(1. 中南大学材料科学与工程学院,长沙 410083;
2. 中南大学有色金属先进结构材料与制造协同创新中心,长沙 410083)
摘 要: 通过XRD、TEM、EBSD以及拉伸试验研究硅元素对超细晶黄铜力学性能和退火行为的影响。将Cu-20Zn和Cu-20Zn-1.2Si合金在液氮温度(约-196 ℃)下进行轧制并进行退火处理。结果表明:与液氮轧制后Cu-20Zn合金相比,液氮轧制后Cu-20Zn-1.2Si合金的强度显著提升,这是因为加入的硅元素使得层错能降低,使其变形后具有细小的晶粒以及较高的位错和孪晶密度。Cu-20Zn-1.2Si合金热稳定性的提升源自层错能(SFE)的降低以及硅原子与位错的相互作用,使得其内部位错运动受阻。退火后的Cu-20Zn-1.2Si合金优异的强度和塑性的综合力学性能源自其组织内部细小的晶粒、形变孪晶以及大量的退火孪晶和HAGBs的共同作用。
关键字: 铜合金;层错能;力学性能;孪晶;退火行为
(1. School of Materials Science and Engineering, Central South University, Changsha 410083, China;
2. Nonferrous Metal Oriented Advanced Structural Materials and Manufacturing Cooperative Innovation Center,
Central South University, Changsha 410083, China)

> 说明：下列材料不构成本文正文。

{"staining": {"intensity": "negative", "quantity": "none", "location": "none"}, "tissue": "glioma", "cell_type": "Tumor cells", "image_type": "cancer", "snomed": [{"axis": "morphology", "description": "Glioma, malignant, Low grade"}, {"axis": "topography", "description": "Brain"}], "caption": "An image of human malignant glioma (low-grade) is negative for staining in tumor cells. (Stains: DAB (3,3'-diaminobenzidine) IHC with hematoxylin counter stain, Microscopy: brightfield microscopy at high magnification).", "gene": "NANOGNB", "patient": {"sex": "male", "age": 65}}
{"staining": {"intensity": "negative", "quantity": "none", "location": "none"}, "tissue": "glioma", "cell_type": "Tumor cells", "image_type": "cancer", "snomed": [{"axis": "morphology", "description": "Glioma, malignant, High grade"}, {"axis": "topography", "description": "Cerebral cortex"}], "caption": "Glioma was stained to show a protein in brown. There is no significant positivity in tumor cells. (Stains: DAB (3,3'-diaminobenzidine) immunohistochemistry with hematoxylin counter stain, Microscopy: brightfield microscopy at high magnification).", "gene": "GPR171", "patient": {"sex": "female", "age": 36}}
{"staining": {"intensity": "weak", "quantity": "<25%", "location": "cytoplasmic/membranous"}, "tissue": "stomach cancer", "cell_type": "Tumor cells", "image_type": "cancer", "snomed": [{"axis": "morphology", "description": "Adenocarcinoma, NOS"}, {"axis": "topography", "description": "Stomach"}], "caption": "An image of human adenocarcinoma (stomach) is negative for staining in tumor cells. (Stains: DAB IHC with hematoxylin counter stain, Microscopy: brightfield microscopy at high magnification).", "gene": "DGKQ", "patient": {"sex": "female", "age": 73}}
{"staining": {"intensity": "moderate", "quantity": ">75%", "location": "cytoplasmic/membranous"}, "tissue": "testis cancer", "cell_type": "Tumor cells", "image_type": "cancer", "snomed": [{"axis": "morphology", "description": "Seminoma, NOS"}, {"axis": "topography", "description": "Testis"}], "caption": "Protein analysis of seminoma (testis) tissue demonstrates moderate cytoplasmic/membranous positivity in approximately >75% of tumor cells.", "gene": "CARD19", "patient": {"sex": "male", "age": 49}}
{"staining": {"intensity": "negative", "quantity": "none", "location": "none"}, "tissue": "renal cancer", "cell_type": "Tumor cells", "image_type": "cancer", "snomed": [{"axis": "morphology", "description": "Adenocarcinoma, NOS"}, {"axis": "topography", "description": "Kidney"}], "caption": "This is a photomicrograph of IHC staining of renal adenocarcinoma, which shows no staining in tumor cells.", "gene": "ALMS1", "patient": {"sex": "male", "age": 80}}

Abstract:The effect of silicon on mechanical properties and annealing behavior of ultrafine-grained (UFG) brasses was investigated in Cu-20Zn and Cu-20Zn-1.2Si alloys by X-ray diffraction (XRD), transmission electron microscope (TEM), electron back scattered diffraction (EBSD) and tensile tests. These two brasses were rolled at cryogenic temperature (about -196 ℃) up to different rolling strains. The results show that the significant improvement of strength in Cu-20Zn-1.2Si alloy is attributed to the formation of fine grains and high densities of dislocations and deformation twins by decreasing the stacking fault energy (SFE). Thermal stability of Cu-20Zn-1.2Si alloy is enhanced due to the reductions of dislocation mobility and grain boundaries migration during annealing by decreasing of SFE and addition of Si. Fine grains, deformation twins and abundant annealing twins are introduced into Cu-20Zn-1.2Si alloy by decreasing the SFE, resulting in a superior strength and ductility combination.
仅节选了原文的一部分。